Afspraken voor de samenwerking tussen ARZ en CHP.
Samenwerking is de sleutel tot succes in een project als Aanpak Ring Zuid. Niet voor niks is in de Overeenkomst dan ook de noodzaak tot samenwerking benadrukt (VSA
§ 2.5). In de praktijk is gebleken dat een effectieve en vruchtbare samenwerking niet vanzelf gaat en het dat het nodig is om de samenwerking continu aandacht te geven.
In het kader van de commissie Hertogh is in dit verband al door CHP en ARZ een zogenaamde “charter” (zie hieronder) opgesteld waarin gezamenlijk gedragingen en waarden zijn geformuleerd die horen bij een succesvolle samenwerking.

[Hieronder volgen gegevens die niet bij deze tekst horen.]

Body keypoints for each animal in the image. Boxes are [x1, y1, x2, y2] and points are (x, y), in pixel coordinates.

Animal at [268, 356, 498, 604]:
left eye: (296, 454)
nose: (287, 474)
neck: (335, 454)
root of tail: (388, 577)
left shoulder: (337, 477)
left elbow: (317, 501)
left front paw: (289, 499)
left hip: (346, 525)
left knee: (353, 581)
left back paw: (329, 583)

Deze gedragingen en waarden blijven dan ook onverminderd van kracht. Daarnaast zullen ARZ en CHP na ondertekening van deze Vaststellingsovereenkomst de samenwerking verder handen en voeten geven door (in ieder geval) de navolgende punten:
1. ARZ en CHP werken volgens principes van voorspelbaar partnerschap. Dit betekent elkaar niet verrassen en vooraf gemaakte afspraken nakomen. Issues komen zo snel mogelijk op tafel.

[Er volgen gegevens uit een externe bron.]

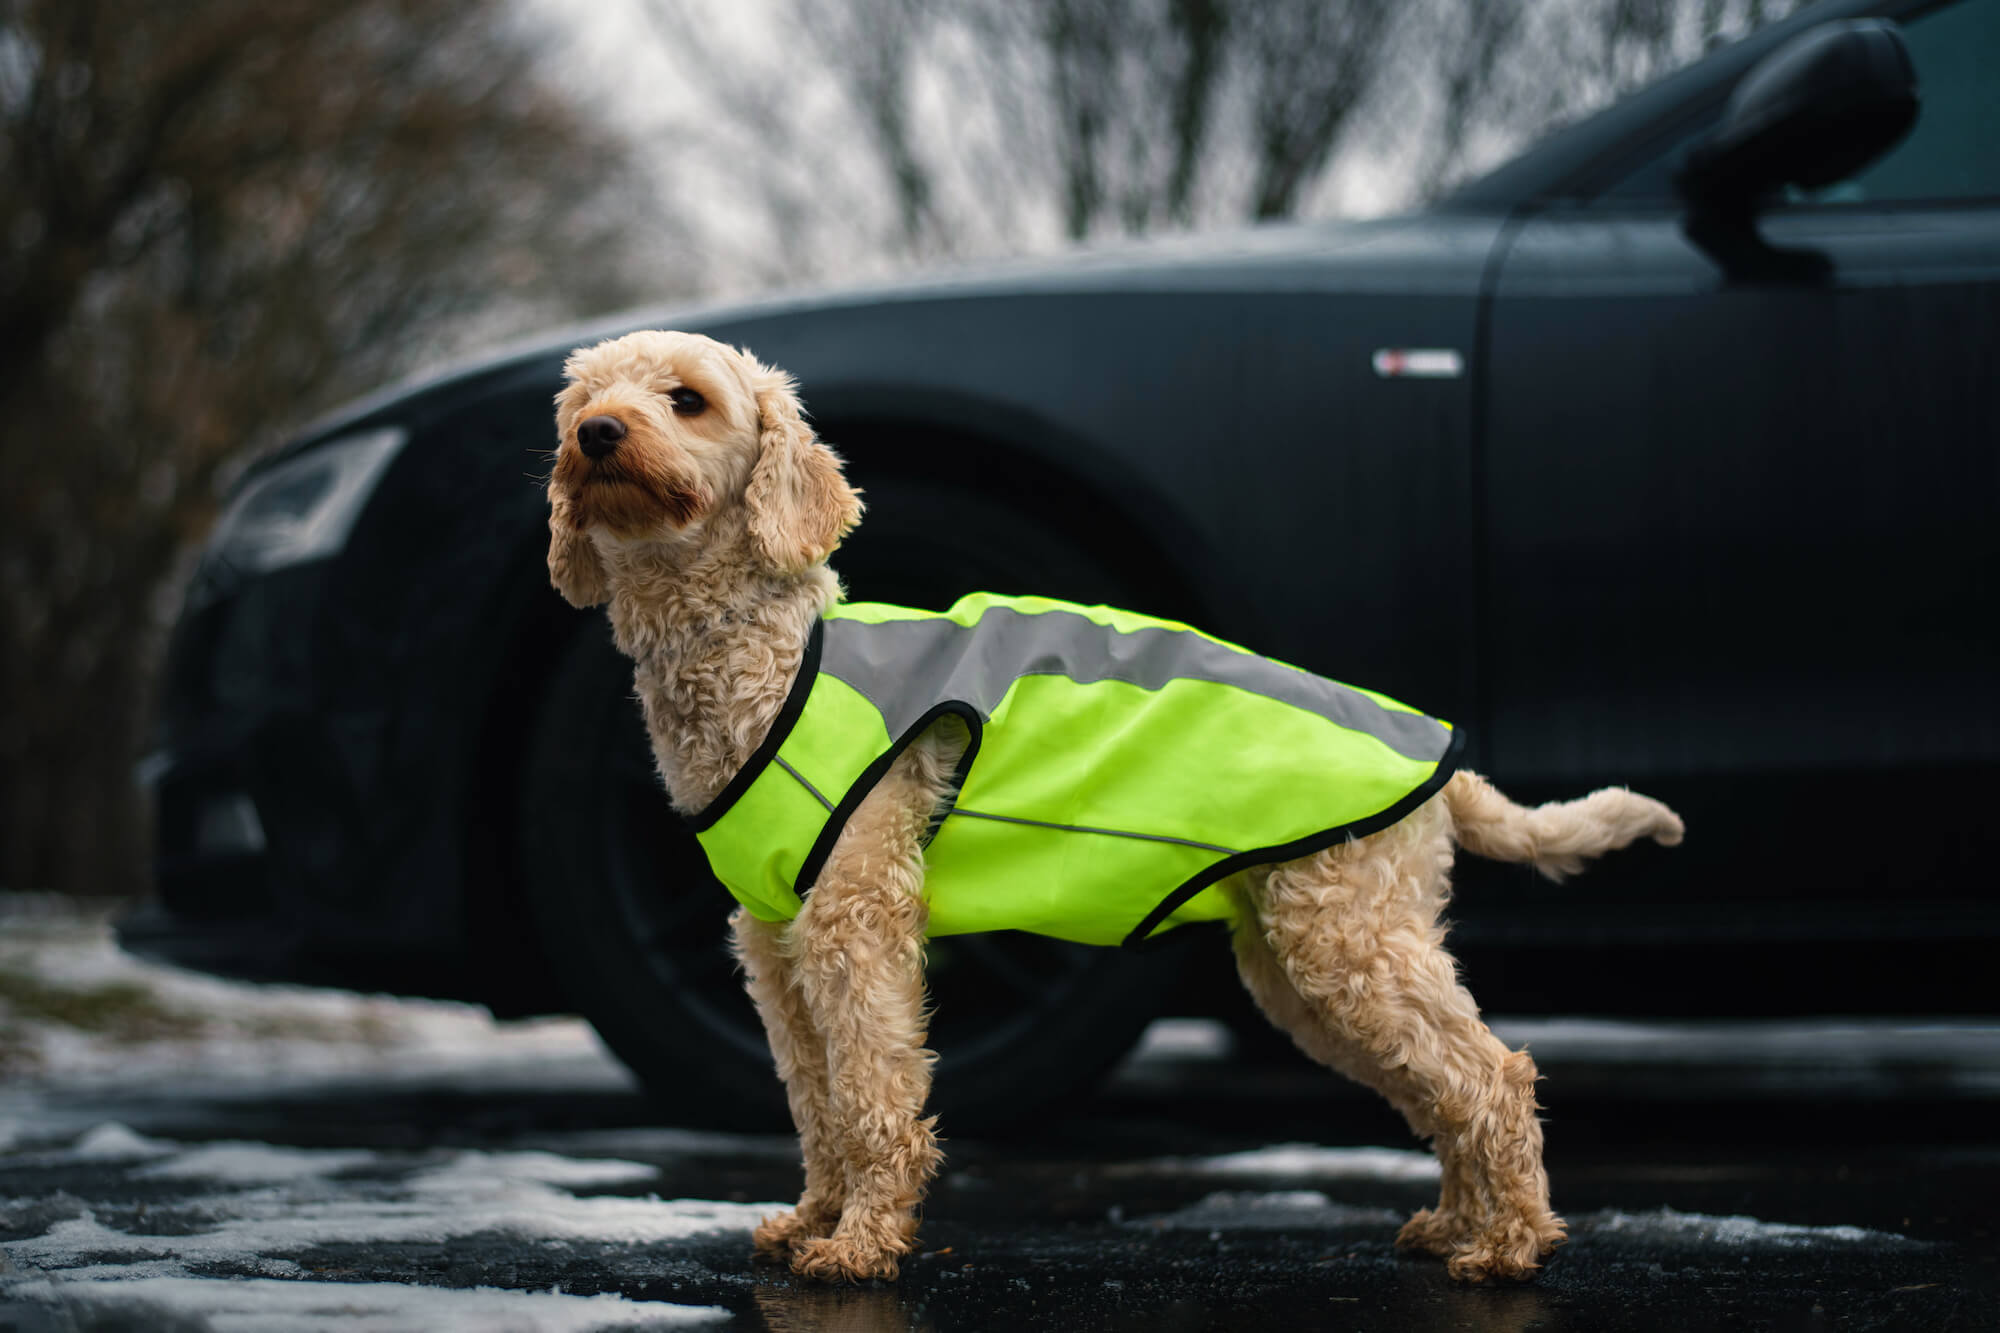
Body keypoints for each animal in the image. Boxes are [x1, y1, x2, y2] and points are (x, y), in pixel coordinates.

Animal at [548, 326, 1688, 1280]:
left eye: (686, 399)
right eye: (586, 398)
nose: (595, 434)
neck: (763, 651)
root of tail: (1444, 773)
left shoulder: (853, 918)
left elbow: (872, 1093)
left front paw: (863, 1244)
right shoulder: (772, 941)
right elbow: (814, 1100)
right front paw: (813, 1219)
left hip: (1348, 936)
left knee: (1493, 1073)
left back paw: (1510, 1244)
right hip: (1303, 964)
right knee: (1440, 1084)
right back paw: (1459, 1223)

2. Waar nodig zullen projectdirecteuren discussiepunten snel escaleren naar Directieoverleg ARZ – CHP.
Indien prof. dr. ir. M.J.C.M. Hertogh daartoe bereid en beschikbaar is, zullen Partijen hem inschakelen om op te treden als technisch voorzitter van het Directieoverleg ARZ - CHP. Als Hertogh daartoe niet bereid of beschikbaar is, dan zullen Partijen in overleg een derde benoemen voor de rol van technisch voorzitter van het Directieoverleg ARZ – CHP.
Hertogh, of de eventuele door Partjjen te benoemen derde, zal in het Directieoverleg ARZ – CHP een faciliterende rol vervullen, hij zal geen stemrecht in dit overleg hebben en niet als mediator, (niet-)bindend adviseur of anderszins als geschillenbeslechter optreden. Partijen streven ernaar dat uiterlijk op 1 juli 2021, de betrokkenheid van Hertogh of een eventuele door partijen te benoemen derde, overbodig is geworden omdat partijen tegen die tijd op een efficiënte en constructieve met elkaar samenwerken volgens de
samenwerkingsafspraken uit dit document. Het Directieoverleg beslist in hoeverre de betrokkenheid van Hertogh of een eventuele door partijen te benoemen derde, na 1 juli 2021 nog noodzakelijk is.
3. Overleggen leiden tot (vastgelegde) duidelijke acties met deadlines. Deelnemers aan een overleg worden beperkt tot die personen die nodig zijn voor een effectief overleg. Iedereen bereidt het overleg voor om zo de effectiviteit te vergroten.
4. Er vindt bij toetsing een warme overdracht plaats zowel bij het aanbieden van de te toetsen documenten als bij de terugkoppeling van de toetsresultaten.
5. Issues en VTW’s worden inhoudelijk besproken en er vindt gezamenlijke monitoring op de voortgang van afhandeling plaats.
6. Wensen van en/of wijzigingen op verzoek van stakeholders worden tot een minimum beperkt. Eventuele wensen worden via het VTW-proces afgehandeld.
7. Aanvullende voorwaarden van bevoegde gezagen dienen
te worden voorkomen. Indien mogelijk zal ARZ haar invloed hiertoe aanwenden.
8. Hoofd- en bijzaken worden onderscheiden. Bijzaken leiden niet tot verstoringen.
9. Rolzuiverheid van (collega’s binnen) wederzijdse organisaties.
ARZ en CHP verklaren dat zij elkaar over en weer op het voorgaande kunnen en zullen aanspreken.